Check your understanding |
1 - In the Trump news text, what did retired general John Kelly say Trump fell into?
2 - Carry the article on Trump's election fraud claims forward past its final sentence.

Provided text |
-- Opening Marker --
Shortly before claiming that he would deport one of his political enemies, who is attempting to hold him accountable for his alleged crimes, Trump tried desperately to defend himself from claims that he was a fascist. 

The former president went on a tirade against his former chief of staff, retired U.S. general John Kelly, who said that Trump fell into the “general definition of fascist.” Trump claimed Kelly was simply angry he’d been fired.

Trump went on a wild rant calling Kelly a “stupid person,” “a bully who made up stories,” and “a man of rather low intelligence, who was a tough guy who became a marshmallow.” He swerved into complaints about former Secretaries of Defense Mark Esper and James Mattis, and former Chair of the Joint Chiefs of Staff Mark Milley. 

This is Trump’s second threat against Smith in as many days. Trump vowed Thursday to “fire” Smith on his first day in office, in hopes of washing his hands of the two federal cases against him.

Trump Issues First Call to Arms Over Election Fraud Conspiracies

Donald Trump is gearing up to contest the 2024 election results.

Donald Trump holds his arms out while speaking at a campaign event
Patrick T. Fallon/AFP/Getty Images

Donald Trump and his allies have suggested for months that the 2024 election will be “stolen,” much like they did in the 2020 cycle, prepping unfounded claims ahead of time that the election will be undermined by “noncitizen” voters, overseas ballot programs, and mail-in voting.

But on Friday, Trump officially called it, writing a “cease and desist” on Truth Social that effectively announced the Republican presidential nominee already believes that the November election is rigged—mere days into early voting.

“CEASE & DESIST: I, together with many Attorneys and Legal Scholars, am watching the Sanctity of the 2024 Presidential Election very closely because I know, better than most, the rampant Cheating and Skullduggery that has taken place by the Democrats in the 2020 Presidential Election,” Trump posted. “It was a Disgrace to our Nation!”

Trump fleetingly acknowledged in September that he did, factually, lose the 2020 election. But his insistence on Friday that he would definitely win the 2024 race came with a threat: that anyone working for the other side of the aisle—from attorneys to election officials and donors—will face consequences when he does.
-- Closing Marker --
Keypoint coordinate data
-- Opening Marker --
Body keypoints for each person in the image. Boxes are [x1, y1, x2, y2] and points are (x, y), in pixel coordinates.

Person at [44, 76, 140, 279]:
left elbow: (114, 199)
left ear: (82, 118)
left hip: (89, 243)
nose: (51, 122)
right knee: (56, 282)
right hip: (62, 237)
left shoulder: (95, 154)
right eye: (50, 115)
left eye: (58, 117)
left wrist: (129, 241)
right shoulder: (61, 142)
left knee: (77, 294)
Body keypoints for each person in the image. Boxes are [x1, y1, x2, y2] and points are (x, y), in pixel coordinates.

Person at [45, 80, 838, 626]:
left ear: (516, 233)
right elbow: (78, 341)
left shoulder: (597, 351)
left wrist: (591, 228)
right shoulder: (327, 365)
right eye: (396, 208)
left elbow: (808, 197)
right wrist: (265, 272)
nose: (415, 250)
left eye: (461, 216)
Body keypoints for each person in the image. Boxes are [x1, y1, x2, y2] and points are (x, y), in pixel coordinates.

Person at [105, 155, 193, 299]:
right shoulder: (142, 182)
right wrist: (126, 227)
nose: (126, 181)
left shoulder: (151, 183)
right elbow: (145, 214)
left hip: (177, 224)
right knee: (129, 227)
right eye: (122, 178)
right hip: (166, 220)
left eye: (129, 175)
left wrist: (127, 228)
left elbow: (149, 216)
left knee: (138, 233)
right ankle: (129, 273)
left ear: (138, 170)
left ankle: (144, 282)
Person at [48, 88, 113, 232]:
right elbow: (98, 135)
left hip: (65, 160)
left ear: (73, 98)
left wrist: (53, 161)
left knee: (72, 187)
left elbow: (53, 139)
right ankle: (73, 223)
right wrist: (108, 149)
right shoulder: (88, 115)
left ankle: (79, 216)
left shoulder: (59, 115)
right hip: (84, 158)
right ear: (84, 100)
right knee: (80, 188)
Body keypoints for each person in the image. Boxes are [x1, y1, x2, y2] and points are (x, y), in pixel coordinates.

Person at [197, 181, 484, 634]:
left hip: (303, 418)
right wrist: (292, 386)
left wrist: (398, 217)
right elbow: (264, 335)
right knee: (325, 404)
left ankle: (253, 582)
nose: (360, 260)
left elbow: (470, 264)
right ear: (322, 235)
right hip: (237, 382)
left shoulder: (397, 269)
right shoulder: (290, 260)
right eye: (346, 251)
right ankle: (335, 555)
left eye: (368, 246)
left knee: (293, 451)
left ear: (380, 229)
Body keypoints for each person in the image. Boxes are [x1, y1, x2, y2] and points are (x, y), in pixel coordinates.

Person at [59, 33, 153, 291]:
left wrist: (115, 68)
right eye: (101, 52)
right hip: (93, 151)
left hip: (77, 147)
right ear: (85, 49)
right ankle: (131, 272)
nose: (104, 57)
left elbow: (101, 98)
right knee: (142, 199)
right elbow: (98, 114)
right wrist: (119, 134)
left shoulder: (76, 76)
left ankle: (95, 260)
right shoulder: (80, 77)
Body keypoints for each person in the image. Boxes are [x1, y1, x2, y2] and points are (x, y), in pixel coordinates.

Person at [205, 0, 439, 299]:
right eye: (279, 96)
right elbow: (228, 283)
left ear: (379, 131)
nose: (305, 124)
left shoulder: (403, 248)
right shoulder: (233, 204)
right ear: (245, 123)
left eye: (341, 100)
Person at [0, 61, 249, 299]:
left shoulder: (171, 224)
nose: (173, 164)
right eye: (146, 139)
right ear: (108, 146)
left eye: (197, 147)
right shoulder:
-- Closing Marker --
Answer set |
1 - The "general definition of fascist."

2 -
“Therefore, the 2024 Election, where Votes have just started being cast, will be under the closest professional scrutiny and, WHEN I WIN, those people that CHEATED will be prosecuted to the fullest extent of the Law, which will include long term prison sentences so that this Depravity of Justice does not happen again,” Trump wrote. “We cannot let our Country further devolve into a Third World Nation, AND WE WON’T! Please beware that this legal exposure extends to Lawyers, Political Operatives, Donors, Illegal Voters, & Corrupt Election Officials. Those involved in unscrupulous behavior will be sought out, caught, and prosecuted at levels, unfortunately, never seen before in our Country.”

Trump’s allies have concretely worked to skew election results in battleground states. In Georgia, a pro-Trump state election board issued prohibitive regulations that would have made it significantly more difficult for the state to find people willing to volunteer for the increasingly arduous job.

Trump praised the MAGA members of Georgia’s board days before the August move, describing Dr. Janice Johnston, Rick Jeffares, and Janelle King as “pit bulls fighting for victory.”

Those regulations included mandating that poll workers hand-count ballots after they were electronically filed, and granting local election officials the authority to refuse to certify the results. Both of those rules were thrown out by a judge earlier this month.

Meanwhile, some of the most powerful conservatives in the federal legislature, including House Speaker Mike Johnson and Republican vice presidential nominee JD Vance, have refused to state on the record that they will unequivocally accept the 2024 presidential election results. In an interview with NBC News’s Meet the Press earlier this month, Johnson wavered on whether he would do his job to certify the results regardless of who won, insisting that he would only do so “if the election is free and fair and legal.

“I think Donald J. Trump is your next president, and that can’t happen soon enough,” Johnson said at the time.